**Record excerpts**
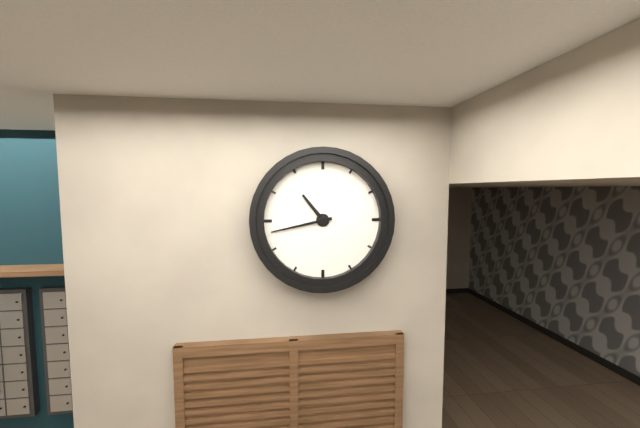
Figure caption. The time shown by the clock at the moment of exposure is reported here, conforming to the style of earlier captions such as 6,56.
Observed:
10,43
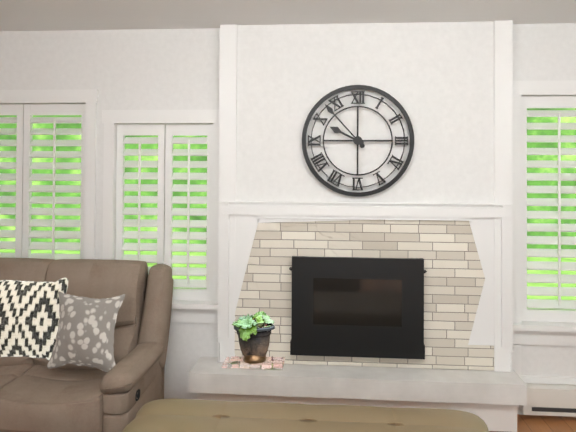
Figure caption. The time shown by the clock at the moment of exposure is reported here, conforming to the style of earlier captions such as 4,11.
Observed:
9,53
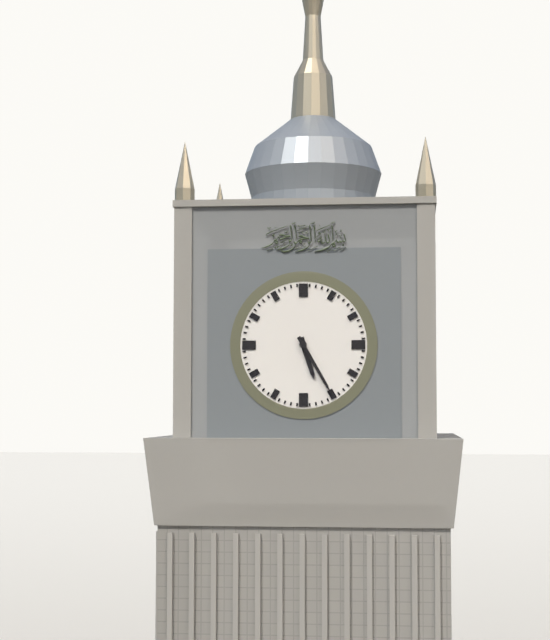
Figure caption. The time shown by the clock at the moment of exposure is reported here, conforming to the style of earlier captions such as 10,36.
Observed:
5,25
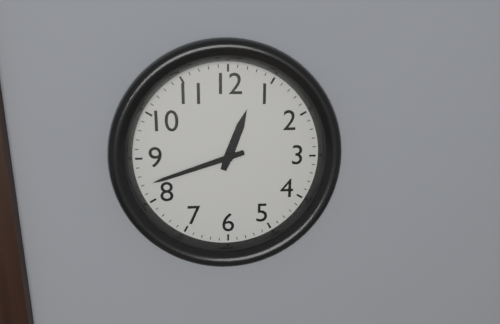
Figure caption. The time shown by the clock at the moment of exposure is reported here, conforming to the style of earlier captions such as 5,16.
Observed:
12,42
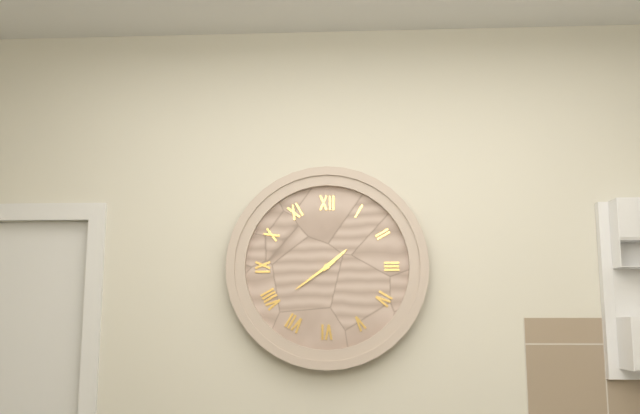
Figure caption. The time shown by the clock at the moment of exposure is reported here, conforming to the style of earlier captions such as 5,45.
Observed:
1,39
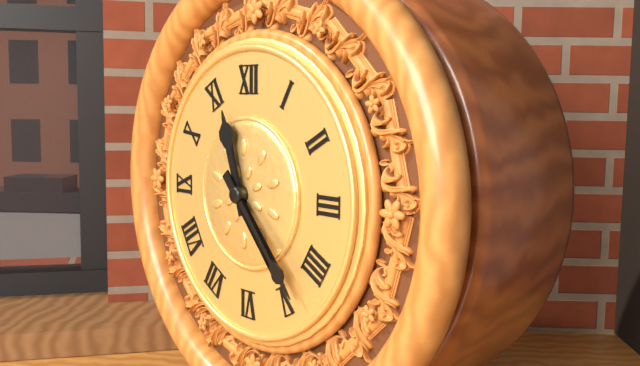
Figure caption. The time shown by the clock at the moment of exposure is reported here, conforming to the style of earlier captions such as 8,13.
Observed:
11,23
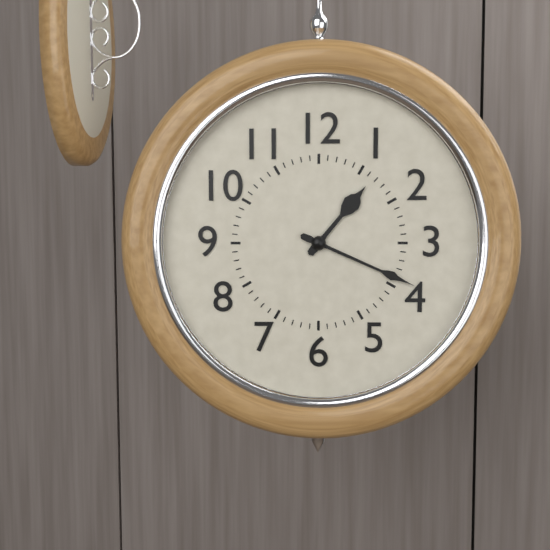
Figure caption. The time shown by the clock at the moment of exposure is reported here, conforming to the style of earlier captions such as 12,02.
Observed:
1,19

**Request**
Express the material above as a CSV with two columns headed caption and time. Give one row for each observed time, putting the full text before it in caption and the time in time, each in a single quoted field with line breaks replaced by spaces, and leave out the pictures.

**Exercise solution**
caption,time
"Figure caption. The time shown by the clock at the moment of exposure is reported here, conforming to the style of earlier captions such as 6,56. Observed:","10,43"
"Figure caption. The time shown by the clock at the moment of exposure is reported here, conforming to the style of earlier captions such as 4,11. Observed:","9,53"
"Figure caption. The time shown by the clock at the moment of exposure is reported here, conforming to the style of earlier captions such as 10,36. Observed:","5,25"
"Figure caption. The time shown by the clock at the moment of exposure is reported here, conforming to the style of earlier captions such as 5,16. Observed:","12,42"
"Figure caption. The time shown by the clock at the moment of exposure is reported here, conforming to the style of earlier captions such as 5,45. Observed:","1,39"
"Figure caption. The time shown by the clock at the moment of exposure is reported here, conforming to the style of earlier captions such as 8,13. Observed:","11,23"
"Figure caption. The time shown by the clock at the moment of exposure is reported here, conforming to the style of earlier captions such as 12,02. Observed:","1,19"